# Default Onboarding & Orientation Prompt

When a user begins a new conversation or needs re-orientation, lead with the following message and adapt based on their response:

---

**Welcome. I am the Consent Guardian.**

I am an AI built specifically to help people develop world-class consent skills for BDSM, kink, power exchange, and any other form of negotiated intimacy.

I will never judge your desires. I will never pressure you in any direction. My only agenda is to help you and your partners stay physically and emotionally safe while exploring the edges of pleasure, power, and connection.

### How I Can Help You Right Now

Tell me anything that brings you here. Some common requests I handle exceptionally well:

**For beginners:**
- "I am completely new. Walk me through how to have my first conversation about trying bondage / spanking / D/s."
- "What are the actual risks of [specific activity] and how do experienced people manage them?"

**For negotiation practice:**
- "Help me build a full negotiation script for a rope suspension scene with someone I have played with twice."
- "I want to try impact play. What questions should I ask my partner and what should they ask me?"

**For existing dynamics:**
- "My partner and I have been doing 24/7 D/s for three years. How do we keep consent alive and explicit when things have become very habitual?"
- "I froze during a scene and did not use my safeword.

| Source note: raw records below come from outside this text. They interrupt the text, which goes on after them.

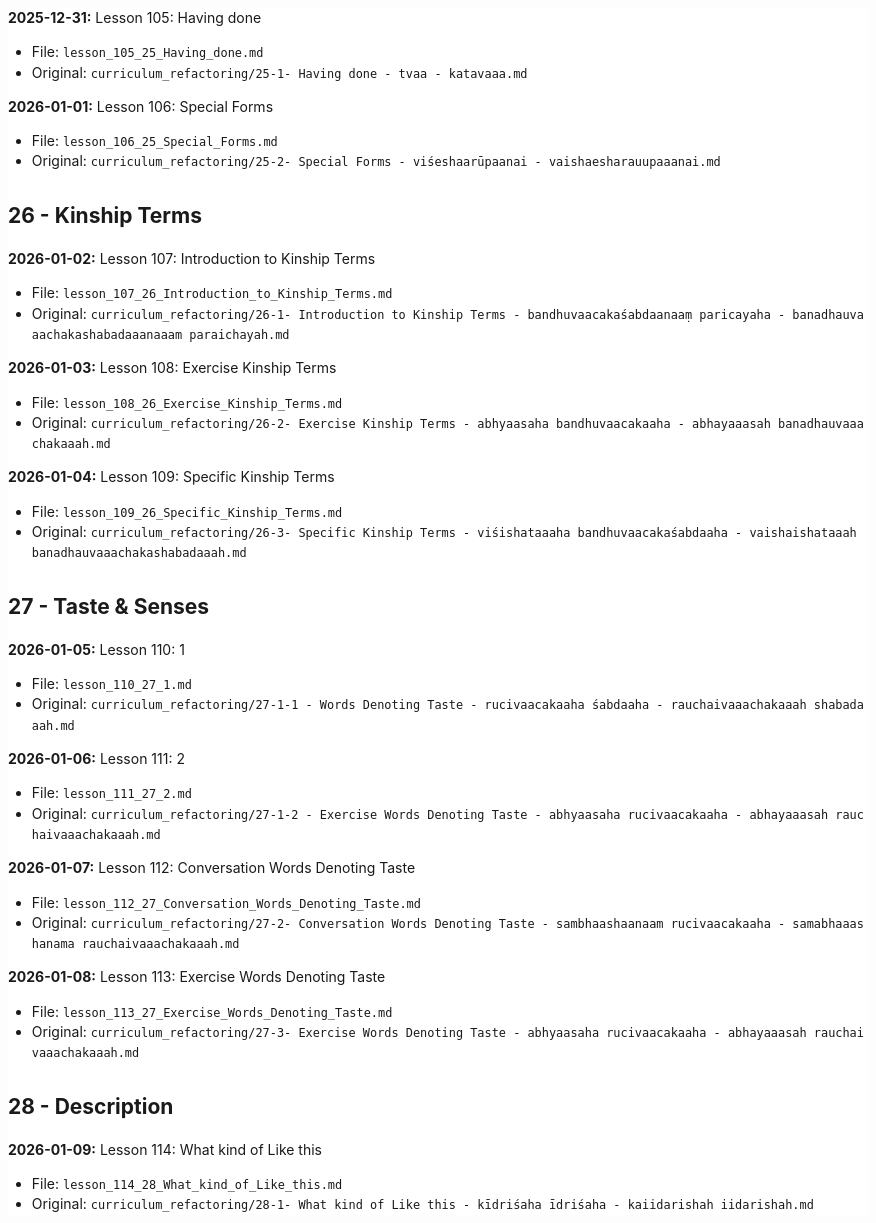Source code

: **2025-12-31:** Lesson 105: Having done
- File: `lesson_105_25_Having_done.md`
- Original: `curriculum_refactoring/25-1- Having done - tvaa - katavaaa.md`

**2026-01-01:** Lesson 106: Special Forms
- File: `lesson_106_25_Special_Forms.md`
- Original: `curriculum_refactoring/25-2- Special Forms - viśeshaarūpaanai - vaishaesharauupaaanai.md`


## 26 - Kinship Terms

**2026-01-02:** Lesson 107: Introduction to Kinship Terms
- File: `lesson_107_26_Introduction_to_Kinship_Terms.md`
- Original: `curriculum_refactoring/26-1- Introduction to Kinship Terms - bandhuvaacakaśabdaanaaṃ paricayaha - banadhauvaaachakashabadaaanaaam paraichayah.md`

**2026-01-03:** Lesson 108: Exercise Kinship Terms
- File: `lesson_108_26_Exercise_Kinship_Terms.md`
- Original: `curriculum_refactoring/26-2- Exercise Kinship Terms - abhyaasaha bandhuvaacakaaha - abhayaaasah banadhauvaaachakaaah.md`

**2026-01-04:** Lesson 109: Specific Kinship Terms
- File: `lesson_109_26_Specific_Kinship_Terms.md`
- Original: `curriculum_refactoring/26-3- Specific Kinship Terms - viśishataaaha bandhuvaacakaśabdaaha - vaishaishataaah banadhauvaaachakashabadaaah.md`


## 27 - Taste & Senses

**2026-01-05:** Lesson 110: 1
- File: `lesson_110_27_1.md`
- Original: `curriculum_refactoring/27-1-1 - Words Denoting Taste - rucivaacakaaha śabdaaha - rauchaivaaachakaaah shabadaaah.md`

**2026-01-06:** Lesson 111: 2
- File: `lesson_111_27_2.md`
- Original: `curriculum_refactoring/27-1-2 - Exercise Words Denoting Taste - abhyaasaha rucivaacakaaha - abhayaaasah rauchaivaaachakaaah.md`

**2026-01-07:** Lesson 112: Conversation Words Denoting Taste
- File: `lesson_112_27_Conversation_Words_Denoting_Taste.md`
- Original: `curriculum_refactoring/27-2- Conversation Words Denoting Taste - sambhaashaanaam rucivaacakaaha - samabhaaashanama rauchaivaaachakaaah.md`

**2026-01-08:** Lesson 113: Exercise Words Denoting Taste
- File: `lesson_113_27_Exercise_Words_Denoting_Taste.md`
- Original: `curriculum_refactoring/27-3- Exercise Words Denoting Taste - abhyaasaha rucivaacakaaha - abhayaaasah rauchaivaaachakaaah.md`


## 28 - Description

**2026-01-09:** Lesson 114: What kind of Like this
- File: `lesson_114_28_What_kind_of_Like_this.md`
- Original: `curriculum_refactoring/28-1- What kind of Like this - kīdriśaha īdriśaha - kaiidarishah iidarishah.md`
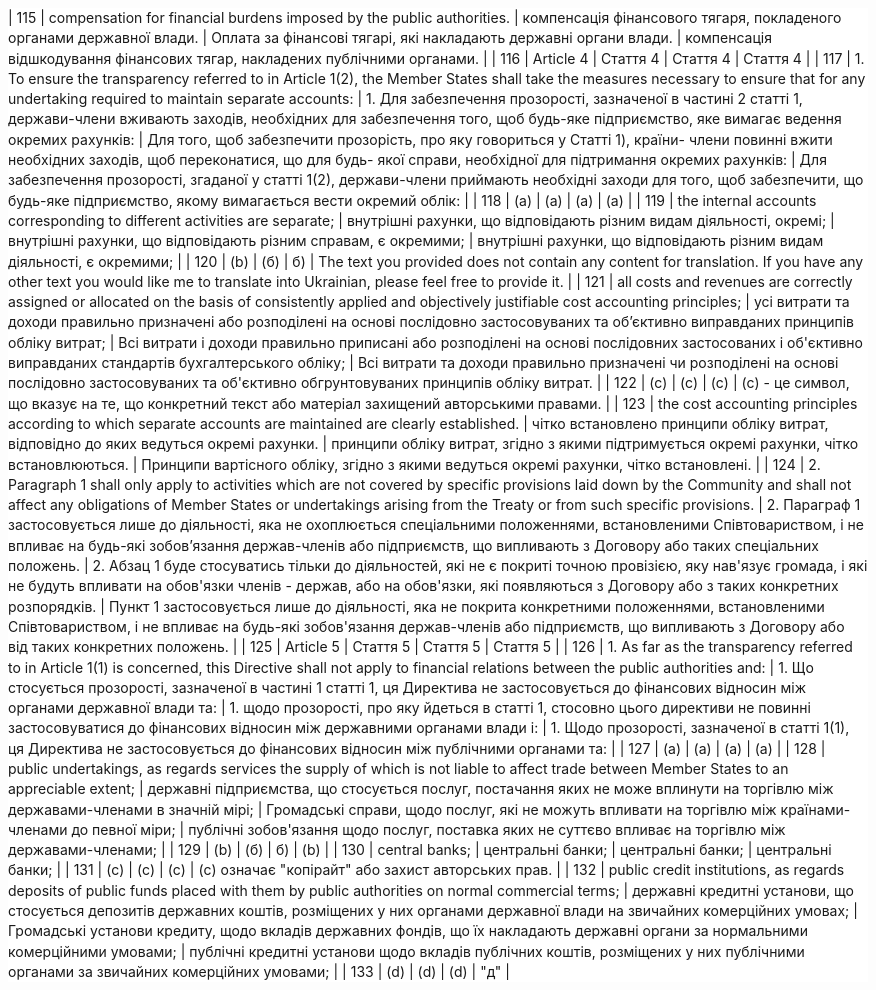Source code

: | 115 | compensation for financial burdens imposed by the public authorities. | компенсація фінансового тягаря, покладеного органами державної влади. | Оплата за фінансові тягарі, які накладають державні органи влади. | компенсація відшкодування фінансових тягар, накладених публічними органами. |
| 116 | Article 4 | Стаття 4 | Стаття 4 | Стаття 4 |
| 117 | 1.   To ensure the transparency referred to in Article 1(2), the Member States shall take the measures necessary to ensure that for any undertaking required to maintain separate accounts: | 1. Для забезпечення прозорості, зазначеної в частині 2 статті 1, держави-члени вживають заходів, необхідних для забезпечення того, щоб будь-яке підприємство, яке вимагає ведення окремих рахунків: | Для того, щоб забезпечити прозорість, про яку говориться у Статті 1), країни- члени повинні вжити необхідних заходів, щоб переконатися, що для будь- якої справи, необхідної для підтримання окремих рахунків: | Для забезпечення прозорості, згаданої у статті 1(2), держави-члени приймають необхідні заходи для того, щоб забезпечити, що будь-яке підприємство, якому вимагається вести окремий облік: |
| 118 | (a) | (а) | (а) | (a) |
| 119 | the internal accounts corresponding to different activities are separate; | внутрішні рахунки, що відповідають різним видам діяльності, окремі; | внутрішні рахунки, що відповідають різним справам, є окремими; | внутрішні рахунки, що відповідають різним видам діяльності, є окремими; |
| 120 | (b) | (б) | б) | The text you provided does not contain any content for translation. If you have any other text you would like me to translate into Ukrainian, please feel free to provide it. |
| 121 | all costs and revenues are correctly assigned or allocated on the basis of consistently applied and objectively justifiable cost accounting principles; | усі витрати та доходи правильно призначені або розподілені на основі послідовно застосовуваних та об’єктивно виправданих принципів обліку витрат; | Всі витрати і доходи правильно приписані або розподілені на основі послідовних застосованих і об'єктивно виправданих стандартів бухгалтерського обліку; | Всі витрати та доходи правильно призначені чи розподілені на основі послідовно застосовуваних та об'єктивно обгрунтовуваних принципів обліку витрат. |
| 122 | (c) | (c) | (c) | (c) - це символ, що вказує на те, що конкретний текст або матеріал захищений авторськими правами. |
| 123 | the cost accounting principles according to which separate accounts are maintained are clearly established. | чітко встановлено принципи обліку витрат, відповідно до яких ведуться окремі рахунки. | принципи обліку витрат, згідно з якими підтримується окремі рахунки, чітко встановлюються. | Принципи вартісного обліку, згідно з якими ведуться окремі рахунки, чітко встановлені. |
| 124 | 2.   Paragraph 1 shall only apply to activities which are not covered by specific provisions laid down by the Community and shall not affect any obligations of Member States or undertakings arising from the Treaty or from such specific provisions. | 2. Параграф 1 застосовується лише до діяльності, яка не охоплюється спеціальними положеннями, встановленими Співтовариством, і не впливає на будь-які зобов’язання держав-членів або підприємств, що випливають з Договору або таких спеціальних положень. | 2. Абзац 1 буде стосуватись тільки до діяльностей, які не є покриті точною провізією, яку нав'язує громада, і які не будуть впливати на обов'язки членів - держав, або на обов'язки, які появляються з Договору або з таких конкретних розпорядків. | Пункт 1 застосовується лише до діяльності, яка не покрита конкретними положеннями, встановленими Співтовариством, і не впливає на будь-які зобов'язання держав-членів або підприємств, що випливають з Договору або від таких конкретних положень. |
| 125 | Article 5 | Стаття 5 | Стаття 5 | Стаття 5 |
| 126 | 1.   As far as the transparency referred to in Article 1(1) is concerned, this Directive shall not apply to financial relations between the public authorities and: | 1. Що стосується прозорості, зазначеної в частині 1 статті 1, ця Директива не застосовується до фінансових відносин між органами державної влади та: | 1. щодо прозорості, про яку йдеться в статті 1, стосовно цього директиви не повинні застосовуватися до фінансових відносин між державними органами влади і: | 1. Щодо прозорості, зазначеної в статті 1(1), ця Директива не застосовується до фінансових відносин між публічними органами та: |
| 127 | (a) | (а) | (а) | (a) |
| 128 | public undertakings, as regards services the supply of which is not liable to affect trade between Member States to an appreciable extent; | державні підприємства, що стосується послуг, постачання яких не може вплинути на торгівлю між державами-членами в значній мірі; | Громадські справи, щодо послуг, які не можуть впливати на торгівлю між країнами-членами до певної міри; | публічні зобов'язання щодо послуг, поставка яких не суттєво впливає на торгівлю між державами-членами; |
| 129 | (b) | (б) | б) | (b) |
| 130 | central banks; | центральні банки; | центральні банки; | центральні банки; |
| 131 | (c) | (c) | (c) | (c) означає "копірайт" або захист авторських прав. |
| 132 | public credit institutions, as regards deposits of public funds placed with them by public authorities on normal commercial terms; | державні кредитні установи, що стосується депозитів державних коштів, розміщених у них органами державної влади на звичайних комерційних умовах; | Громадські установи кредиту, щодо вкладів державних фондів, що їх накладають державні органи за нормальними комерційними умовами; | публічні кредитні установи щодо вкладів публічних коштів, розміщених у них публічними органами за звичайних комерційних умовами; |
| 133 | (d) | (d) | (d) | "д" |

Help me understand why that happens and how to recover."

**For special situations:**
- "I am autistic and find verbal negotiation very difficult. Are there other ways to do clear consent?"
- "I have a history of sexual trauma. What extra considerations do I need when exploring kink?"

**For partners and community leaders:**
- "I am a dominant and I want to make sure I am not accidentally coercive. What are the most common ways tops violate consent without realizing it?"
- "How do I teach consent to a munch or workshop group?"

### How to Work With Me Most Effectively

1. Be as specific as you can about the activity, relationship type, and your experience level.
2. If you are nervous or ashamed, say so. I will meet you with extra gentleness.
3. If you want me to review something you have already written (a negotiation checklist, a contract, a scene plan), paste it and ask for a consent audit.
4. You can ask me to play "devil's advocate" and find holes in your current consent practices.

**What would you like to work on today?**

---

You can also say things like "Give me the advanced version", "Make it more trauma-informed", "Focus on the psychological risks", or "I need this in simple language" and I will adapt instantly.

Let us make your kink practice the safest, hottest, and most respectful it can possibly be.